Y cuando lo sacaron de allí, que estaba descogotado del golpe que le dieron con la macana y le vieron tenía cinco flechazos que los indios le habían dado. Sacado de la concavidad y hoyo donde estaba metido, quiso la majestad de Dios mostrar la inocencia de su siervo y sacerdote, que con haber catorce meses y más que le habían muerto los indios y enterrado en aquel lugar, hallaron el bendito cuerpo seco, sin olor malo ninguno y en el rostro tenía unas dos rosas coloradas que parecía vertían sangre y que en aquel punto le acababan de matar y sin señal ni rastro de corrupción, ni gusanos, con ser la tierra donde había estado enterrado aquel tiempo, calidísima y montañosa, que de invierno y de verano siempre llueve, donde en el Valle de Ondara y asiento de Chucullusca se desaparecieron los mosquitos hasta hoy. Metieron el cuerpo los soldados en una petaca y lo llevaron al pueblo de San Francisco de la Victoria, que así se llamaba ya a el de Vilcabamba. Después, metido en una caja, sabiendo el gobernador Arbieto y el Padre Diego López de Ayala, vicario que a la sazón era de aquella provincia, con todos los españoles que a la sazón vivían allí, salieron en procesión con su cruz y mucha cantidad de cera y, metiéndolo en unas andas con la caja en que venía, le tomó el gobernador con los más principales de dicha ciudad en los hombros, y así con toda la veneración posible, le metieron en la iglesia de la ciudad, donde el Vicario dijo la misa, hizo una plática alabando al bendito sacerdote, su santo celo e intención, y el gobernador otra a los indios reprehendiéndoles el hecho tan enorme y abominable que habían hecho, dándoles a entender los castigos que sobre ellos habían venido por ello de la mano de Dios.

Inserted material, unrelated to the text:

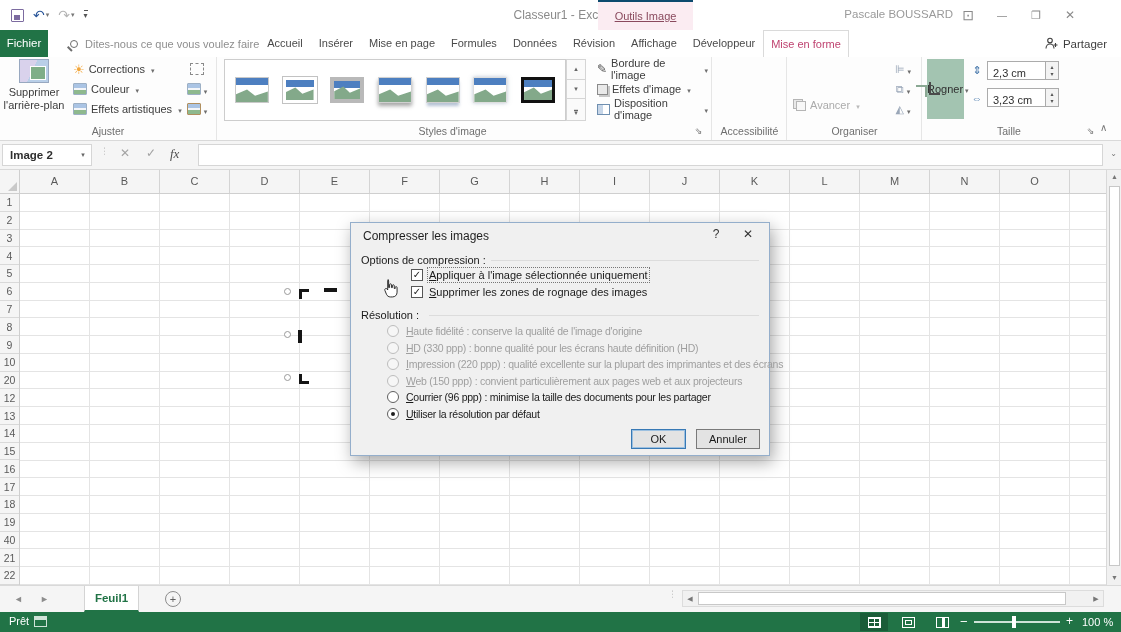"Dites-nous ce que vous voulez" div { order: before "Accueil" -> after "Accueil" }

Acabada la misa pusieron el bendito cuerpo en una bóveda, debajo del altar mayor. Pero bien será decir y referir, para mayor muestra de las mercedes que este bendito Padre y religioso está recibiendo de Dios en el cielo, lo que en las informaciones que acerca de ello se hicieron, después de muchos años en Vilcabamba y en la ciudad del Cuzco. Dicen testigos fidedignos que al cabo de pocos días, como estuviese muy mala de los ojos y los tuviese para perderlos, doña Mencia de Sauzedo, hija natural del dicho gobernador, se llegó a la caja donde los huesos estaban en la bóveda, que bien se podía tocar, y con mucha devoción hizo oración a Dios y puso los ojos sobre la caja. Quiso la majestad divina hacerle merced que luego se sintió buena del mal que en ellos tenía, y libre de su enfermedad. Doña Leonor de Hurtado de Ayala, hija legítima del dicho gobernador, que esto refiere en su dicho con juramento, dice más, que doña Juana de Ayala su madre y mujer del dicho gobernador como padeciese grandes dolores de muelas, todas las veces que le apretaba el dolor iba a la caja donde estaban los huesos y ponía en ella los carrillos y quijadas y luego se la quitaba el dolor que sentía. Poderoso es Dios y sabe honrar a los que le sirven en la vida y muerte. Pues este sacerdote, llevado del celo de servir a Dios y de la salvación de las almas que en aquella provincia estaban debajo de la servidumbre y esclavonia de Satanás, y de la obediencia de su Prelado que allá le mandó que entrase, fue y recibió muerte inocente, de creer es que el Sumo Dios, justísimo premiador de los buenos, le tiene en su gloria, pagándole con su vista lo que por él trabajó. Así todos los que en este Reino andamos en la conversión de las almas de estos miserables, debemos con un celo hacerlo santo de procurar la honra de Dios y anunciar su santo nombre en estas naciones, dejados otros vanos e inútiles intereses, que hacen perder el premio digno a los trabajos que entre ellos se padecen.